Collection entries:
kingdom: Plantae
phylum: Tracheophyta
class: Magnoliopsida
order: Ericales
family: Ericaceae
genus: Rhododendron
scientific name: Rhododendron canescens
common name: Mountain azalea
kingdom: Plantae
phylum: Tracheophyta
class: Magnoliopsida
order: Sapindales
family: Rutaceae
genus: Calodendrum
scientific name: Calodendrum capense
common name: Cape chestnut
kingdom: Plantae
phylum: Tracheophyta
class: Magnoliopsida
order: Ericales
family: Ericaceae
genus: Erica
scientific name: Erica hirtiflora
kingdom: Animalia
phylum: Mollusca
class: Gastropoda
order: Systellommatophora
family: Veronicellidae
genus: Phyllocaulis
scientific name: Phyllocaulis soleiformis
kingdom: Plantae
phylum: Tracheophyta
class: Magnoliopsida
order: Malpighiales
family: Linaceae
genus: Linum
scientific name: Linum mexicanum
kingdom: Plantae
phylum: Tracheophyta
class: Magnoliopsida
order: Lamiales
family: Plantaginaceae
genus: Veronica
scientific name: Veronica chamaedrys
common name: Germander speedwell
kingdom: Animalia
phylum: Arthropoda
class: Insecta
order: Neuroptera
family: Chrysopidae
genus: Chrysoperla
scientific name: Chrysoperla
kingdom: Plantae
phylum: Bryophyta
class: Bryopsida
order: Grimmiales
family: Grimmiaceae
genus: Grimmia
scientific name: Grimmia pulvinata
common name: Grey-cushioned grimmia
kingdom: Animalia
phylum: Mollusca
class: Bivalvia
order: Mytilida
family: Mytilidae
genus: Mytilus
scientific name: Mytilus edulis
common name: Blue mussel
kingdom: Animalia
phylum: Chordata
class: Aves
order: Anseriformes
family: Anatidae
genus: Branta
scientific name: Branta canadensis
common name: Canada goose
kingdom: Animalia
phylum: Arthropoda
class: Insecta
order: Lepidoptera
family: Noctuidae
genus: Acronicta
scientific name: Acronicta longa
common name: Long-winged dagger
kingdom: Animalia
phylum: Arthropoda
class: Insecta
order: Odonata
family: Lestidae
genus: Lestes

Stated goal:
Write the rows above as a JSON list of strings, with one string for each line and blank lines omitted.

Written response:
[
  "kingdom: Plantae",
  "phylum: Tracheophyta",
  "class: Magnoliopsida",
  "order: Ericales",
  "family: Ericaceae",
  "genus: Rhododendron",
  "scientific name: Rhododendron canescens",
  "common name: Mountain azalea",
  "kingdom: Plantae",
  "phylum: Tracheophyta",
  "class: Magnoliopsida",
  "order: Sapindales",
  "family: Rutaceae",
  "genus: Calodendrum",
  "scientific name: Calodendrum capense",
  "common name: Cape chestnut",
  "kingdom: Plantae",
  "phylum: Tracheophyta",
  "class: Magnoliopsida",
  "order: Ericales",
  "family: Ericaceae",
  "genus: Erica",
  "scientific name: Erica hirtiflora",
  "kingdom: Animalia",
  "phylum: Mollusca",
  "class: Gastropoda",
  "order: Systellommatophora",
  "family: Veronicellidae",
  "genus: Phyllocaulis",
  "scientific name: Phyllocaulis soleiformis",
  "kingdom: Plantae",
  "phylum: Tracheophyta",
  "class: Magnoliopsida",
  "order: Malpighiales",
  "family: Linaceae",
  "genus: Linum",
  "scientific name: Linum mexicanum",
  "kingdom: Plantae",
  "phylum: Tracheophyta",
  "class: Magnoliopsida",
  "order: Lamiales",
  "family: Plantaginaceae",
  "genus: Veronica",
  "scientific name: Veronica chamaedrys",
  "common name: Germander speedwell",
  "kingdom: Animalia",
  "phylum: Arthropoda",
  "class: Insecta",
  "order: Neuroptera",
  "family: Chrysopidae",
  "genus: Chrysoperla",
  "scientific name: Chrysoperla",
  "kingdom: Plantae",
  "phylum: Bryophyta",
  "class: Bryopsida",
  "order: Grimmiales",
  "family: Grimmiaceae",
  "genus: Grimmia",
  "scientific name: Grimmia pulvinata",
  "common name: Grey-cushioned grimmia",
  "kingdom: Animalia",
  "phylum: Mollusca",
  "class: Bivalvia",
  "order: Mytilida",
  "family: Mytilidae",
  "genus: Mytilus",
  "scientific name: Mytilus edulis",
  "common name: Blue mussel",
  "kingdom: Animalia",
  "phylum: Chordata",
  "class: Aves",
  "order: Anseriformes",
  "family: Anatidae",
  "genus: Branta",
  "scientific name: Branta canadensis",
  "common name: Canada goose",
  "kingdom: Animalia",
  "phylum: Arthropoda",
  "class: Insecta",
  "order: Lepidoptera",
  "family: Noctuidae",
  "genus: Acronicta",
  "scientific name: Acronicta longa",
  "common name: Long-winged dagger",
  "kingdom: Animalia",
  "phylum: Arthropoda",
  "class: Insecta",
  "order: Odonata",
  "family: Lestidae",
  "genus: Lestes"
]